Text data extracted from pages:
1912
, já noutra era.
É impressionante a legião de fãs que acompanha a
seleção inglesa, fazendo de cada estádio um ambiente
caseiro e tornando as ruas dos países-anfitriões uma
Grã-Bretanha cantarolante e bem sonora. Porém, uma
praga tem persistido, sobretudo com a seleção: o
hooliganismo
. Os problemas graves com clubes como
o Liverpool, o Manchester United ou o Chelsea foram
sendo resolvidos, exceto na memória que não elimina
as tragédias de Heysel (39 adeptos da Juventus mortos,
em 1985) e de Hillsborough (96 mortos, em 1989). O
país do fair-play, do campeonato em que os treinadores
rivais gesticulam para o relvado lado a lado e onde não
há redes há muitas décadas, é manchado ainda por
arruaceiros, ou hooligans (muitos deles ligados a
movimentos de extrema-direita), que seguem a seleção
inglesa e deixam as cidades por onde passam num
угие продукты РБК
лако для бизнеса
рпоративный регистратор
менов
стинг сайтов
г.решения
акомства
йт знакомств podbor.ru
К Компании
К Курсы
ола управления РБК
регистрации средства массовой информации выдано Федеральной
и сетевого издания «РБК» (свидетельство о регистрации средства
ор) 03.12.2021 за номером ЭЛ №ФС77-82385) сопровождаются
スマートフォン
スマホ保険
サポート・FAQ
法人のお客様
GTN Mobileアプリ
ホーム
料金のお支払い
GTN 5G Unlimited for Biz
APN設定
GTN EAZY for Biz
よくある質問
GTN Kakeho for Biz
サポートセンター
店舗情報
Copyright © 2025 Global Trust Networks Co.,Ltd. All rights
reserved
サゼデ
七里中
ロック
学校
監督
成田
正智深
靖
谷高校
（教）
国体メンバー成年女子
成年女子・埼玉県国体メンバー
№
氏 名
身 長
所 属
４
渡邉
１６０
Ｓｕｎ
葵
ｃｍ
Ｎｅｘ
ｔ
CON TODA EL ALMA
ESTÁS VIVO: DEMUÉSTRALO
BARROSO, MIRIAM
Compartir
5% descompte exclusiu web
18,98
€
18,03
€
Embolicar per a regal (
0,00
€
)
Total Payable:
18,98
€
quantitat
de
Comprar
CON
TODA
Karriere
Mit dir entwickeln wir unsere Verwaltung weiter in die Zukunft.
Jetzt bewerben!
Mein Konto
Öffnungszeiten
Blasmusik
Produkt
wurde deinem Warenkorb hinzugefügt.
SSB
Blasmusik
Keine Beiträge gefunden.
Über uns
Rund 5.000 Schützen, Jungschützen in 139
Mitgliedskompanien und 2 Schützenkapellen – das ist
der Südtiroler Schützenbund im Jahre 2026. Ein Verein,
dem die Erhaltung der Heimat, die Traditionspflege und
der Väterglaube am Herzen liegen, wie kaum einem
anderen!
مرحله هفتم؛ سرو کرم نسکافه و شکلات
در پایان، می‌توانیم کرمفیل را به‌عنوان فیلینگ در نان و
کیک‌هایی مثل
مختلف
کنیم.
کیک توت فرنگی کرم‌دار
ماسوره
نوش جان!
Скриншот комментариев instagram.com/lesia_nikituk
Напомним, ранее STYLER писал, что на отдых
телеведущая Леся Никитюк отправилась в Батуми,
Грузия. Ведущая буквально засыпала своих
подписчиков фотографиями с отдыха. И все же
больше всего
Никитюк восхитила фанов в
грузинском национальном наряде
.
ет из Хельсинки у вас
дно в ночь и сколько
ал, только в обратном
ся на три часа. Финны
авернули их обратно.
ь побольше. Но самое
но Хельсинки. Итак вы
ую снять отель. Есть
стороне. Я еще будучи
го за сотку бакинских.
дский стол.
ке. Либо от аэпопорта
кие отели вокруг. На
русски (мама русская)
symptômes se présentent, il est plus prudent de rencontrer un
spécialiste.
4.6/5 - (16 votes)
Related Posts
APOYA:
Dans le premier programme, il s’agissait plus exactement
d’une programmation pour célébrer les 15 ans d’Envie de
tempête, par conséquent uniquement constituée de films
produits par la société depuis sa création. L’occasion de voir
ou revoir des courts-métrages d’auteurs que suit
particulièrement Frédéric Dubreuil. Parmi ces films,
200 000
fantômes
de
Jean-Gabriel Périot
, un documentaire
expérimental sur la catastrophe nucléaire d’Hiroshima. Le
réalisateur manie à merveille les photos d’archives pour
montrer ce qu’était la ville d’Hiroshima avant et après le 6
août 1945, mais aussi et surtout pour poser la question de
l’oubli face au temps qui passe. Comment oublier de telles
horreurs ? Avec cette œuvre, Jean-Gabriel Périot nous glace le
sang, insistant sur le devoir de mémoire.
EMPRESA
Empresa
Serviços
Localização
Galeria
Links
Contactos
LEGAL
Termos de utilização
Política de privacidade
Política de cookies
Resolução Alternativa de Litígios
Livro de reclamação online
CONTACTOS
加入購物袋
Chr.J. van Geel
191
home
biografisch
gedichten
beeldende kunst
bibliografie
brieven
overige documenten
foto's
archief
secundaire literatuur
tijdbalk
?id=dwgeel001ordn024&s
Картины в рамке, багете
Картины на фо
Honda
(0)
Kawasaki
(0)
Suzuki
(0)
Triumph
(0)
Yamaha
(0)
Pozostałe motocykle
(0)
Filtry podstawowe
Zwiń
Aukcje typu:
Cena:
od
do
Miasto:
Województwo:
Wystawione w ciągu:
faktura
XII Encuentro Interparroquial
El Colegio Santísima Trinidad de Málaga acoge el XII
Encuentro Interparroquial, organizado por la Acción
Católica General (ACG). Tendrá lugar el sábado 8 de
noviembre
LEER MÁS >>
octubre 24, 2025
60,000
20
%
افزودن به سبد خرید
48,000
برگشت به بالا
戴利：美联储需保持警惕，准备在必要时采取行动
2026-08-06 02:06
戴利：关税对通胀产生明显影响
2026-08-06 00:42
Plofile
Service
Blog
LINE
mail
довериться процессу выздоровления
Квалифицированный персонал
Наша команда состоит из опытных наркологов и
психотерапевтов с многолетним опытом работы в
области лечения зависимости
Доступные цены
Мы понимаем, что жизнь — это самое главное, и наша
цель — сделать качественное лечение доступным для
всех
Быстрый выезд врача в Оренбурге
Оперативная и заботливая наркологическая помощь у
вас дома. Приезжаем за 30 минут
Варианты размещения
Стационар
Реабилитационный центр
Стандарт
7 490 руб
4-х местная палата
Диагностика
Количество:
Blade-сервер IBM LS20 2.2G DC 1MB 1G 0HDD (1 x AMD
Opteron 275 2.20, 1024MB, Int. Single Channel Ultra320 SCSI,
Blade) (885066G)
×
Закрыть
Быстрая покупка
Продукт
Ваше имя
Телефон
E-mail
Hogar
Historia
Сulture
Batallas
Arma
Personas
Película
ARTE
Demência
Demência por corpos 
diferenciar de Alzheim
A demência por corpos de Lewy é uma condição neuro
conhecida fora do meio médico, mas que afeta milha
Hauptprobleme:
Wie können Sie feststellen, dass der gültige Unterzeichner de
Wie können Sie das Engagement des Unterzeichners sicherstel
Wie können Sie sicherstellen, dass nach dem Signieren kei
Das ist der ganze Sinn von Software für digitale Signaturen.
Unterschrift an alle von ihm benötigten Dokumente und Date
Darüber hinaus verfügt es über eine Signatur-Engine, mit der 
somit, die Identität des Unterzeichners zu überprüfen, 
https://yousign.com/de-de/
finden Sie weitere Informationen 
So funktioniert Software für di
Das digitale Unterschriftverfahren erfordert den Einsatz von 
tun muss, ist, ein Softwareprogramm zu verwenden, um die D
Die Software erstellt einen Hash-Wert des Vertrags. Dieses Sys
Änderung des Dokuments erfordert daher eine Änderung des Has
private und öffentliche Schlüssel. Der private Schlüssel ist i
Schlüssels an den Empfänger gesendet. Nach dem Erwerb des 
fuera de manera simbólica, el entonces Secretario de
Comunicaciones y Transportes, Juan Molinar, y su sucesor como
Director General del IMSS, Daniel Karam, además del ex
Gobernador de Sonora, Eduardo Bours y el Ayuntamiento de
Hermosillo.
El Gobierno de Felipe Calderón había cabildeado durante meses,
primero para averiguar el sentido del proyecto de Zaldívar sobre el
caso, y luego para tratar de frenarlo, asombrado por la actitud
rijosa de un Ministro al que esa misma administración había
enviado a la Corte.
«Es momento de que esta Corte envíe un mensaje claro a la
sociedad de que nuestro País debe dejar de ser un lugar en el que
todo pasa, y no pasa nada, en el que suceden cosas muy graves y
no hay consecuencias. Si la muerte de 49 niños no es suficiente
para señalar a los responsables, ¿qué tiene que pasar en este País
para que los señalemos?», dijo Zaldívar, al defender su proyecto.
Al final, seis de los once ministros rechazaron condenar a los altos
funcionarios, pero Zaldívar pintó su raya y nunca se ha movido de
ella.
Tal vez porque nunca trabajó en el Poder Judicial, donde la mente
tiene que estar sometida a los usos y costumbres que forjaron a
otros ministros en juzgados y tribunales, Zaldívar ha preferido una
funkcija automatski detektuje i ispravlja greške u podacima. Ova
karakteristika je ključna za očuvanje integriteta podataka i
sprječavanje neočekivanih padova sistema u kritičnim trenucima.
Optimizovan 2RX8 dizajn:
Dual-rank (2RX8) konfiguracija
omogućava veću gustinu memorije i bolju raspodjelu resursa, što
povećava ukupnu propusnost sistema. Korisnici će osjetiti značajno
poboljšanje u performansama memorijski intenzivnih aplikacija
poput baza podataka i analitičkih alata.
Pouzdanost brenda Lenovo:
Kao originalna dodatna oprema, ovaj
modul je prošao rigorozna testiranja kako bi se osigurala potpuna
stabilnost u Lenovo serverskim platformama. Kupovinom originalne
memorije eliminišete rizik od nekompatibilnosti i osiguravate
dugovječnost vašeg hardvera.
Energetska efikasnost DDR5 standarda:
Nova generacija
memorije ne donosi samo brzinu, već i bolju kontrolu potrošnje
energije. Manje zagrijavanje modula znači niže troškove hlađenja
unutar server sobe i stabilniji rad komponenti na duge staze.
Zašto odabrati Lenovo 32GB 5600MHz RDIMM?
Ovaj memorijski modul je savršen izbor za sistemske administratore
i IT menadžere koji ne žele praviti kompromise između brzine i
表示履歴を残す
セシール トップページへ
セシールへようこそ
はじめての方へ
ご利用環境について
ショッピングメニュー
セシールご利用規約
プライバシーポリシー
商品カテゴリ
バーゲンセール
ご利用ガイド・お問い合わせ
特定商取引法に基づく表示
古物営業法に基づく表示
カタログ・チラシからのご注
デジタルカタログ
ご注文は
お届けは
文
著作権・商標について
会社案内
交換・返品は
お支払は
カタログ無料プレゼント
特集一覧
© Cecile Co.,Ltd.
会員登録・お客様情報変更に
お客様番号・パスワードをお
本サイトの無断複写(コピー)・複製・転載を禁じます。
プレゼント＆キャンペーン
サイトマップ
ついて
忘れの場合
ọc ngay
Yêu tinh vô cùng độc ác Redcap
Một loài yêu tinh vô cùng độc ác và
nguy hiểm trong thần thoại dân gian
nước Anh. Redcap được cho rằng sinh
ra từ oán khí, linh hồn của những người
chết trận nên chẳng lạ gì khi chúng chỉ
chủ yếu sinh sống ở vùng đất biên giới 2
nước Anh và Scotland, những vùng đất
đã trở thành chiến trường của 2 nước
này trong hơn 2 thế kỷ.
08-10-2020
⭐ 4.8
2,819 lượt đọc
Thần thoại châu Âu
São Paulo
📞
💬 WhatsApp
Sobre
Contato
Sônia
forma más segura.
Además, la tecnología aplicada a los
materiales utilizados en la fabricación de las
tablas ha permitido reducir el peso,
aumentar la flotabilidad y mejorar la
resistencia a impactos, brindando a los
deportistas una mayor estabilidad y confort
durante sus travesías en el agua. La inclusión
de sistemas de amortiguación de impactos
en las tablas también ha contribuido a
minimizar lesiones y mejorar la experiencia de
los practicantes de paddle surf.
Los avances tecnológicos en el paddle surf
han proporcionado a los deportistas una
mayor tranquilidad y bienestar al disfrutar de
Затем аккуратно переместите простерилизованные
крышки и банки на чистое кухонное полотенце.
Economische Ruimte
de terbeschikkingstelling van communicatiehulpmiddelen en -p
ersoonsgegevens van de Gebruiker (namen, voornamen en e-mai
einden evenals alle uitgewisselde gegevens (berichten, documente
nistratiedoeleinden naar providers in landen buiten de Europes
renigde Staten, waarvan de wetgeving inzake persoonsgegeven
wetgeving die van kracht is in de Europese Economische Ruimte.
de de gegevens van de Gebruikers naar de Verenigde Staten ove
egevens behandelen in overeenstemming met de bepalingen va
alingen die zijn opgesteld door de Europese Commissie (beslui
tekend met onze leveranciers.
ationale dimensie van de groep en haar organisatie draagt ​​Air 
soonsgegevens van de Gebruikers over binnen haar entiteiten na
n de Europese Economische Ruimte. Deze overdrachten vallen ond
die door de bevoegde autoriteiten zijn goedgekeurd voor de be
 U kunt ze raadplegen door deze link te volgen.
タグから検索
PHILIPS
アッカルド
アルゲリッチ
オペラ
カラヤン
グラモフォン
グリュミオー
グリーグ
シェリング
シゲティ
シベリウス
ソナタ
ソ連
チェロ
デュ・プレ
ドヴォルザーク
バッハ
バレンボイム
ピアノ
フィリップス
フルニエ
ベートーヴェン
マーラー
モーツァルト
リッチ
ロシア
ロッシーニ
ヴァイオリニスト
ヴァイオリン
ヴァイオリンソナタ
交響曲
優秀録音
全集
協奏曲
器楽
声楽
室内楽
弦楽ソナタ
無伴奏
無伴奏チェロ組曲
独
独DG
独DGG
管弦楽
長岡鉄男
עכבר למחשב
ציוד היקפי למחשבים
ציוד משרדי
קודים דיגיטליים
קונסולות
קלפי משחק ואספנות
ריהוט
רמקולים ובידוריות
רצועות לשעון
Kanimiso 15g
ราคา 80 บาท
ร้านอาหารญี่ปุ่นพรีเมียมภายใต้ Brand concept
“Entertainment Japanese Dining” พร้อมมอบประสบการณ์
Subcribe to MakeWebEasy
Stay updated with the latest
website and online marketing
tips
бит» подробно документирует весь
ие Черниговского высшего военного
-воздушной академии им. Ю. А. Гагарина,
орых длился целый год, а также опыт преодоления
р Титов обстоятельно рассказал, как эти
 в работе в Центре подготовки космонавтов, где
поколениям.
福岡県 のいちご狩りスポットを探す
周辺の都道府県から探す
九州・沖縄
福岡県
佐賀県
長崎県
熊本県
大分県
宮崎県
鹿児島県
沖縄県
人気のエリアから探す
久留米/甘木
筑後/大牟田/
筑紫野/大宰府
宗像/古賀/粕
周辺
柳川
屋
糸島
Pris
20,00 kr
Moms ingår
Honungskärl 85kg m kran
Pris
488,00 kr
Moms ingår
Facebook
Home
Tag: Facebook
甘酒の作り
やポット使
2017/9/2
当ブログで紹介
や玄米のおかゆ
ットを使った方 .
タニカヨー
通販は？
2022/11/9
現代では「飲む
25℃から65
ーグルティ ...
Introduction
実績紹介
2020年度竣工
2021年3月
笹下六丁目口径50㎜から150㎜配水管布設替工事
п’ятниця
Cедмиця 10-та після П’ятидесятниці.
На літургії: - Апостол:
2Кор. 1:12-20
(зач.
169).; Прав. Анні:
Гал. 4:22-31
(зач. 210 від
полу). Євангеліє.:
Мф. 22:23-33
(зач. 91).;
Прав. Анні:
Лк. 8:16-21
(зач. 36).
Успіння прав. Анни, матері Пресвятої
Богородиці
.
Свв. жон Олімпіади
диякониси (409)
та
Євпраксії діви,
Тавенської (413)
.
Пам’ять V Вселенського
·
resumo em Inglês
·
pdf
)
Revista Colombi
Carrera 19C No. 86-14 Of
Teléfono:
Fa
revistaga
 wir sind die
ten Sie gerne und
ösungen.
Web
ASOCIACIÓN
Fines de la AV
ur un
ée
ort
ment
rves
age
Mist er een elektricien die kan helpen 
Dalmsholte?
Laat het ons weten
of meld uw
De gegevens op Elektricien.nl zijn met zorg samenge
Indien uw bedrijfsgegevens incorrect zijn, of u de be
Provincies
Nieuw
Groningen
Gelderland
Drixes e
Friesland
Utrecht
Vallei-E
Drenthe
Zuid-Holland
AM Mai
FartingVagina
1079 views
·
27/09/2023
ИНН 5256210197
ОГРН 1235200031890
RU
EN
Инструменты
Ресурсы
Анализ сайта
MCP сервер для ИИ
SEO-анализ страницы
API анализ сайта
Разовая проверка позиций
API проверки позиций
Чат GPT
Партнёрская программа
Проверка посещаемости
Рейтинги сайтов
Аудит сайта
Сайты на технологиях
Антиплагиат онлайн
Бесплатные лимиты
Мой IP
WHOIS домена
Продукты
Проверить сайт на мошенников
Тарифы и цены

__AIM OF THE EXERCISE__.
Rewrite everything from the start of the items down to the line containing "Grã-Bretanha cantarolante e", putting "recinto" in place of "estádio" and leaving everything else unchanged.

__EXERCISE RESPONSE__.
1912
, já noutra era.
É impressionante a legião de fãs que acompanha a
seleção inglesa, fazendo de cada recinto um ambiente
caseiro e tornando as ruas dos países-anfitriões uma
Grã-Bretanha cantarolante e bem sonora. Porém, uma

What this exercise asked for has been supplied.